Keith Sellick looks at past issues of community care

30 YEARS AGO

Like Proust’s In Search of Lost Time, the social work strike was still going on and had entered the realm of the repetitive. But the end was nigh as there was “progress” in talks. PPHHEWWW.

Granada TV was having some success with Reports Action, television’s way of boosting voluntary action in the community. Sadly of the initial 100,000 people who were interested, only about a third persisted. But as the story said, it was a “very popular programme enjoyed by a large audience andappeared to have conveyed to them a greater understanding of voluntary work.” So plaudits allround.

25 YEARS AGO

One man who most probably should have retired and spent more time with his family was Alan Clark MP. As employment minister, Clark was supposed to help increase the chances of people finding a job, although given that unemployment was well over three million and Big Margaret believed the state had no role to play in generating employment, we are left wondering what Clark got up to. Then we read his diaries and know, fast cars, fast women getting drunk in the House of Commons. Anyway he did make it the hallowed pages of Community Care for his support for a company that made go karts for disabled children. (pictured)

20 YEARS AGO

Fed up of he bad press social workers get? Well Jonathan Dimbleby introduced a three-part series on social workers, called Witness, which took a still quite revolutionary fly-on-the-wall documentary.

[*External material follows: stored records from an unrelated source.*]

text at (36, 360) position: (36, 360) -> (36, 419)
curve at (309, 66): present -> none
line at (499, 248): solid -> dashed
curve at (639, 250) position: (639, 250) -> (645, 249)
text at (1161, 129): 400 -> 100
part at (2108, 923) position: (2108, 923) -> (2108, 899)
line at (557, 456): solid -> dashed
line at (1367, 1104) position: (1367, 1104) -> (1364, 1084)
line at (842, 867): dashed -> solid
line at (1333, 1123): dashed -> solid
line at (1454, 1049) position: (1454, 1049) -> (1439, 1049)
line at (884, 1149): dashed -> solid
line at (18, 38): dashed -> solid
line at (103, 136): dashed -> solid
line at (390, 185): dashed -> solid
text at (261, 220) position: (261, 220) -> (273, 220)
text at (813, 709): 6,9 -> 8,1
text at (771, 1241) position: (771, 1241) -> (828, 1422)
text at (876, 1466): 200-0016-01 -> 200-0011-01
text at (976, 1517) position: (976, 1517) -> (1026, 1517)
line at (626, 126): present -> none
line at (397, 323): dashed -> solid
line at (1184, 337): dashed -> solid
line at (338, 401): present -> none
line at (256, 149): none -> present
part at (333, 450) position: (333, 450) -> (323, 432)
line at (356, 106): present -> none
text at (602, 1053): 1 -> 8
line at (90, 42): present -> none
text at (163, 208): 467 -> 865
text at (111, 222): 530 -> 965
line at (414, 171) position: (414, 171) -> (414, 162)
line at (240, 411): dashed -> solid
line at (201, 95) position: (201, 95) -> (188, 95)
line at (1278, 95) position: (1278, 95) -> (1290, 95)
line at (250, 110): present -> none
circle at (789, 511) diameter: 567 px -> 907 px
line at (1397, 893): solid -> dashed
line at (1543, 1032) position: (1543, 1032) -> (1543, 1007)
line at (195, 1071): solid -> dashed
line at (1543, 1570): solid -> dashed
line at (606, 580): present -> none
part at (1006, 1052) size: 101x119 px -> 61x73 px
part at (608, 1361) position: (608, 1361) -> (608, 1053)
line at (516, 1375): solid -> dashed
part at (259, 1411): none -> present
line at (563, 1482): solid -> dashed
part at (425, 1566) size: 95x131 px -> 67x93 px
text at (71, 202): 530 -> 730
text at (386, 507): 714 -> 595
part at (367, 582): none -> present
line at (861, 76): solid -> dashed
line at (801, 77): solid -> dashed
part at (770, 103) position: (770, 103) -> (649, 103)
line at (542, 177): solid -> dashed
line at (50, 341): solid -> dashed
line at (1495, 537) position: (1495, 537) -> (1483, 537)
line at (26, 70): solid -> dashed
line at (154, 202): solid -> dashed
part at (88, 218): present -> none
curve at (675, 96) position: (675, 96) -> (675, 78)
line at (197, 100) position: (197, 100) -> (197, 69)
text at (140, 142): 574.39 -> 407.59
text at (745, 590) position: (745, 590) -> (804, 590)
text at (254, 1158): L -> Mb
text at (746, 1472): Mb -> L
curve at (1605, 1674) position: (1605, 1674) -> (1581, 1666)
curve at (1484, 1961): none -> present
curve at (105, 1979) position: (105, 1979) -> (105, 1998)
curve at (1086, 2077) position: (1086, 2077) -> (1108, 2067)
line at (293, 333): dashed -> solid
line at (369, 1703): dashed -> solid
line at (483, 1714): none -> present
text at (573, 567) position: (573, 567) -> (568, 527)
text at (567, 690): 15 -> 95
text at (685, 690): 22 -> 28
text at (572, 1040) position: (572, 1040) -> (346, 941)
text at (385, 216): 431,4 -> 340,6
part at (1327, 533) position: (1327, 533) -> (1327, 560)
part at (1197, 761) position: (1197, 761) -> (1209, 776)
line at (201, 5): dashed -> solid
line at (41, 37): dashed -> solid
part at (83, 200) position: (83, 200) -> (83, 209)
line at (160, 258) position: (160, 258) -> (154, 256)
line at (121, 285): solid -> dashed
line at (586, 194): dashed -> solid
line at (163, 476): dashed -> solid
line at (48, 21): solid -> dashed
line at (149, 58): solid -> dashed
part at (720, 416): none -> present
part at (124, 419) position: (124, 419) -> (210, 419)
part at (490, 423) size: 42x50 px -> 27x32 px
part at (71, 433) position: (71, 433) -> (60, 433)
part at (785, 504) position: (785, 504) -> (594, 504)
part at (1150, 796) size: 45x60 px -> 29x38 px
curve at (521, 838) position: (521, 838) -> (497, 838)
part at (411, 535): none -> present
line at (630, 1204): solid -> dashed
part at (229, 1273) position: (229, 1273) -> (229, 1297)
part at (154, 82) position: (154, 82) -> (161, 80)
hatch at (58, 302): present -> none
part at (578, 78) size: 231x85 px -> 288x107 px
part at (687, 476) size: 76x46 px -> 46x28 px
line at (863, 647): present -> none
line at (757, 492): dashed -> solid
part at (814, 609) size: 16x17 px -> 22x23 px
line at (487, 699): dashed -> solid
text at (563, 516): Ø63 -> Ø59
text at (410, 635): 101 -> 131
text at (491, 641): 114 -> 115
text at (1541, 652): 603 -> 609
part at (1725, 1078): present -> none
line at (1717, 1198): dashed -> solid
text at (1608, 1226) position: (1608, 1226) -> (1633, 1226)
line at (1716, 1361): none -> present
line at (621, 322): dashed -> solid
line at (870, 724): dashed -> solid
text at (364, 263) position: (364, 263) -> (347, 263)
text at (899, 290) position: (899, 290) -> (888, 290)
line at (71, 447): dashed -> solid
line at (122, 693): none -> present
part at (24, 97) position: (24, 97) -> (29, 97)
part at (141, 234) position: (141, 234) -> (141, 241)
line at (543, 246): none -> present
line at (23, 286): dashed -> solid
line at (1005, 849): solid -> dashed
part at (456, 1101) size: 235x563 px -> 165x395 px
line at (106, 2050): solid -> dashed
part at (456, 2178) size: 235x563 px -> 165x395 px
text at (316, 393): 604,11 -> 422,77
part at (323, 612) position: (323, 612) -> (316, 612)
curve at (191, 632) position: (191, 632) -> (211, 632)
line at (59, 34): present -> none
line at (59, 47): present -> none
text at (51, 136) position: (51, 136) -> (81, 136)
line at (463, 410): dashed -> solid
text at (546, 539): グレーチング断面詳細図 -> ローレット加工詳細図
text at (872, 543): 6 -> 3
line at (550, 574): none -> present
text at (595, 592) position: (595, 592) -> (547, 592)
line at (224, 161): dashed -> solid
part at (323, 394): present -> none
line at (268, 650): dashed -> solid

The series was based in Bradford and featured a team of social workers dealing with problems such as older people refusing help, teenage mums and violent partners, and support for people with learning disabilities. One programme followed two social workers as they took a child from violent parents, while another took on the format of professional discussing a real live anonymised case of child abuse from a different authority.

Dimbleby launched the series by saying that the term social work had become almost a sneer: “their work is crucial but much maligned, which is why the series was made.”

Hopefully, 20 years ago, it made a few people think. Sad thing is with all the reality TV (which according to one study I have seen recently accounts or 70% or more of al output) and overpaid celebrities and their star-struck programme a bit of serious and worthy TV wouldn’t get made.

15 YEARS AGO

The Tory war on single parent families was in full flight. Just the time for Community Care to come up with some cutting facts: there was no evidence that young mums get pregnant to obtain council houses or give birth for the “generous” benefits or are responsible for the crime in the country.

So all the Tory shibboleths went out of the window and health secretary Virginia Bottomley was forced to bring in the sensible Adoption white paper.

However, Backchat’s venerable predecessor Offload did raise why Tory cabinet ministers persisted in retelling these myths – afterall they were starting more than their fair share of single parent families.